People with disabilities, caregivers, and American Indians are at particular risk because they will likely face special challenges complying with the new paperwork and reporting requirements. Perversely, some low-wage workers are also at risk, since they often have fluctuating work hours and spells between jobs that make it difficult or impossible to meet a work requirement.

The state estimates that about 4,000 people will lose coverage as a result of the bill’s work requirement. That figure appears optimistic in several respects. It assumes that the state will always exempt as many people as possible using data matching, without requiring documentation from enrollees. It’s also based on an estimate that roughly 88,000 people (out of about 96,000 expansion enrollees) either are meeting or will be exempt from the work requirement, and that half of the remaining 8,000 will fail to report their hours or eligibility. That’s considerably different, however, from the actual experience in Arkansas, where the vast majority of those required to report did not do so, for various reasons. Finally, Montana’s estimate doesn’t take into account additional coverage losses resulting from the increased premiums or the new eligibility verification requirements.

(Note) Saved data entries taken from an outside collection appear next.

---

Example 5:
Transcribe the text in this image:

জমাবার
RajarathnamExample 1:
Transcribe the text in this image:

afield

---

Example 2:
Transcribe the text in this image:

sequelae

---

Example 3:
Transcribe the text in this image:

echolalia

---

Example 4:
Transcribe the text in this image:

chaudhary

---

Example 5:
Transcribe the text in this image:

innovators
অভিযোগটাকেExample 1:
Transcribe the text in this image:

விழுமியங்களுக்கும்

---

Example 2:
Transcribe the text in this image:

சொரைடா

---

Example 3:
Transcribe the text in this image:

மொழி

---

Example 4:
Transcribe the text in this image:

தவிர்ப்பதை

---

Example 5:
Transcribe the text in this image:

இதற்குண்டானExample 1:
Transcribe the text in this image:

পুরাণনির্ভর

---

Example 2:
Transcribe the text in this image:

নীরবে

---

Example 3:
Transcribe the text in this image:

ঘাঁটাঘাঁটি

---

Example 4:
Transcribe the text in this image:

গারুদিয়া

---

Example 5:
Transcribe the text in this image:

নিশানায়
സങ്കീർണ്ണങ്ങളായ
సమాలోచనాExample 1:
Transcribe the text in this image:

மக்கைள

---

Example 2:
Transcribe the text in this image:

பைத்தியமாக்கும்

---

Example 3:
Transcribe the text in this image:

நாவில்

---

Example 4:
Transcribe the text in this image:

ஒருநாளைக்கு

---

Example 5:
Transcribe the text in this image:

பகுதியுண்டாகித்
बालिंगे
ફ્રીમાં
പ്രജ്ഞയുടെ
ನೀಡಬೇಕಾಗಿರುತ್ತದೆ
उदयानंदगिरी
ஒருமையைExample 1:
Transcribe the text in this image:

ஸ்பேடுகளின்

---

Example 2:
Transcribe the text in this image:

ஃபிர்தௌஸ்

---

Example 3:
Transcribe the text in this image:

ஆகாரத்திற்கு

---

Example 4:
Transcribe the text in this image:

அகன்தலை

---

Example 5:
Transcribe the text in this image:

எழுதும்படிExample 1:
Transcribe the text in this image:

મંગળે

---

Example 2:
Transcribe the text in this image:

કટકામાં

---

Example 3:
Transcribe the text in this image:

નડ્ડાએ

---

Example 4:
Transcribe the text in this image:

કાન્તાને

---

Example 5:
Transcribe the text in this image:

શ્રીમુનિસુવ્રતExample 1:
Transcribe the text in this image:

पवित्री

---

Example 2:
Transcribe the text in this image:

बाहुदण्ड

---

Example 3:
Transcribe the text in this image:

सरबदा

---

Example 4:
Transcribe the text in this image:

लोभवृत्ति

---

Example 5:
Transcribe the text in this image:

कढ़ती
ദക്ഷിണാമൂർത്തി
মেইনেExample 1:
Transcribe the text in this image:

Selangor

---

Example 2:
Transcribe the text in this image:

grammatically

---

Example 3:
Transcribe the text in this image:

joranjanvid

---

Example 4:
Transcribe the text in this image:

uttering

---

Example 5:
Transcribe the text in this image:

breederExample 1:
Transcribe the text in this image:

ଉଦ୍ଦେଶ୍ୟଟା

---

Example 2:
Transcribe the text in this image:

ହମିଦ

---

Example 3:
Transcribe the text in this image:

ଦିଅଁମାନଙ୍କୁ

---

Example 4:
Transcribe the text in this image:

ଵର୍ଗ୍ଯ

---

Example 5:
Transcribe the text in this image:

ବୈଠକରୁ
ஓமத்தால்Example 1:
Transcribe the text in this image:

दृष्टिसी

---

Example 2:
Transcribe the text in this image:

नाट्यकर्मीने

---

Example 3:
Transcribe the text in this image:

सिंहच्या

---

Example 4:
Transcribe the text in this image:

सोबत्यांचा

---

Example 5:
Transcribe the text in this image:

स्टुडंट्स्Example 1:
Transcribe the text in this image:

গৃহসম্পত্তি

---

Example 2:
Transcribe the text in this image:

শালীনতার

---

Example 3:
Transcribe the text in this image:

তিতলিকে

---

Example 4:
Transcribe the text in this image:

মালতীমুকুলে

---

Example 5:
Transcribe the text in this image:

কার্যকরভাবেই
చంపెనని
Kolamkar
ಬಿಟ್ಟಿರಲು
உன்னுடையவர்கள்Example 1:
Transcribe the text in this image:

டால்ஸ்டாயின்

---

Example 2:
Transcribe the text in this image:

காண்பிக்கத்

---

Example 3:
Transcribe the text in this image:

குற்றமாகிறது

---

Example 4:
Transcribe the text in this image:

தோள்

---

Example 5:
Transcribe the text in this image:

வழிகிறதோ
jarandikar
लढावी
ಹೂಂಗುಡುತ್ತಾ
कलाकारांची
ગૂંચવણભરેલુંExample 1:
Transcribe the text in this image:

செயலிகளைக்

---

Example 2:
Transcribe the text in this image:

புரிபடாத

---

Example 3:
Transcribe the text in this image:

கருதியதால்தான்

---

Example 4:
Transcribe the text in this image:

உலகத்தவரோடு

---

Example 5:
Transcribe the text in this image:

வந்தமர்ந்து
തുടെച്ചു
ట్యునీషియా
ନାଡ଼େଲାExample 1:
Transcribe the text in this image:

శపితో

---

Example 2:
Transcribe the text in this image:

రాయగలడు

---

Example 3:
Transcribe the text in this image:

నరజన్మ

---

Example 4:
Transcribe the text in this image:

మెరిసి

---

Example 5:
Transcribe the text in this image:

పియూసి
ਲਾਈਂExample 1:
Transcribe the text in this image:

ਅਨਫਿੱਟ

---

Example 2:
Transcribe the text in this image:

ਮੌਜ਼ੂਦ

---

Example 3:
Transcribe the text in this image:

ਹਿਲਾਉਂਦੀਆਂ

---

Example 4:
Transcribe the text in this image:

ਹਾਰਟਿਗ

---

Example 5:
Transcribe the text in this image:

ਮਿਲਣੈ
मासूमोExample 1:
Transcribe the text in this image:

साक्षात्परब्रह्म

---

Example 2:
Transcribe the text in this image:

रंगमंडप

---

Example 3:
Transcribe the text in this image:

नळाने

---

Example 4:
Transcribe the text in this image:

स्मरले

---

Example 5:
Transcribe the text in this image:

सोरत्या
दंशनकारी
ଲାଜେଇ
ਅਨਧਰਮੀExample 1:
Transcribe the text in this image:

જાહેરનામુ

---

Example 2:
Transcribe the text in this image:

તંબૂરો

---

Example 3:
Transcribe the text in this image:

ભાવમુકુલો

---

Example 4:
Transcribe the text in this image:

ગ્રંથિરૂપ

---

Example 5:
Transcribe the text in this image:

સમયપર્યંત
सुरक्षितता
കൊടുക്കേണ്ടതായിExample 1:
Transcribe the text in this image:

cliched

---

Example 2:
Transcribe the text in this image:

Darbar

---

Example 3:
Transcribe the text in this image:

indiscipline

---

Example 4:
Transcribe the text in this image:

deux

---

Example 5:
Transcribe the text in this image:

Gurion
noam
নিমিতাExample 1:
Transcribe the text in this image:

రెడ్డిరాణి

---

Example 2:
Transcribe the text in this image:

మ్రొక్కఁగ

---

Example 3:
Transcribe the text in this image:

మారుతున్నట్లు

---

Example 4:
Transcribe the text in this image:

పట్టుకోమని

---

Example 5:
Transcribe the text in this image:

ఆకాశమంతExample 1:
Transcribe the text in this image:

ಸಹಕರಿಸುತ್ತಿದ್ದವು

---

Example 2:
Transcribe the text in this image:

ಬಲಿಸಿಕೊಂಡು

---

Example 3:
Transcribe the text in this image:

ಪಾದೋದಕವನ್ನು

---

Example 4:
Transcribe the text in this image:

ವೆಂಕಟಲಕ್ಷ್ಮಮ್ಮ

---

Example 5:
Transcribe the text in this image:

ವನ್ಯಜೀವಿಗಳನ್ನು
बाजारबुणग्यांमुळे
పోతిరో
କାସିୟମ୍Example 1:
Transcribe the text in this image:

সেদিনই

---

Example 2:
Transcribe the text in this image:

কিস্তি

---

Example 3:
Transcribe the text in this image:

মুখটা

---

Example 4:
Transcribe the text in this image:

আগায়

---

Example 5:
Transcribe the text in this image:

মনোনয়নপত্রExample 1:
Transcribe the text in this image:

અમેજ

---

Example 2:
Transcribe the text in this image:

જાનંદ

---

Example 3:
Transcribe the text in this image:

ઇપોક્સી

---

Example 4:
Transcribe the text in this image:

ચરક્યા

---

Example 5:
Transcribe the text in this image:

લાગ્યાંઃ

The bill includes a trigger intended to prevent even larger coverage losses, which will be pulled if more than 4,800 people lose coverage. Even then, however, it would halt coverage losses only if an audit finds that at least 10 percent of those losing coverage should have remained eligible. Such an audit would likely miss many wrongful terminations, since people who couldn’t document their work hours or work-limiting disabilities in the first place generally wouldn’t find it any easier to do so for an audit months later.

The new work requirement policy contrasts sharply with Montana’s promising workforce promotion program, HELP-Link, which currently provides the state’s Medicaid expansion beneficiaries with employment and training services. Since its start in 2016, some 25,000 expansion enrollees have enrolled in workforce training through Montana’s Department of Labor and Industry, and 70 percent have found jobs within a year, according to the state. The pending legislation, which the governor is expected to sign, increases funding for HELP-Link, creating a new grant program for employers that hire or train Medicaid beneficiaries. Unfortunately, implementing the legislation’s coverage restrictions will entail significant administrative costs and will consume resources the state could have used instead to further expand job training and workforce services.

The legislation will likely face similar legal challenges to those that the work requirements in Kentucky and Arkansas have encountered. A federal district court judge has blocked work requirement policies similar to the new requirement in Montana from taking effect or remaining in effect in those states.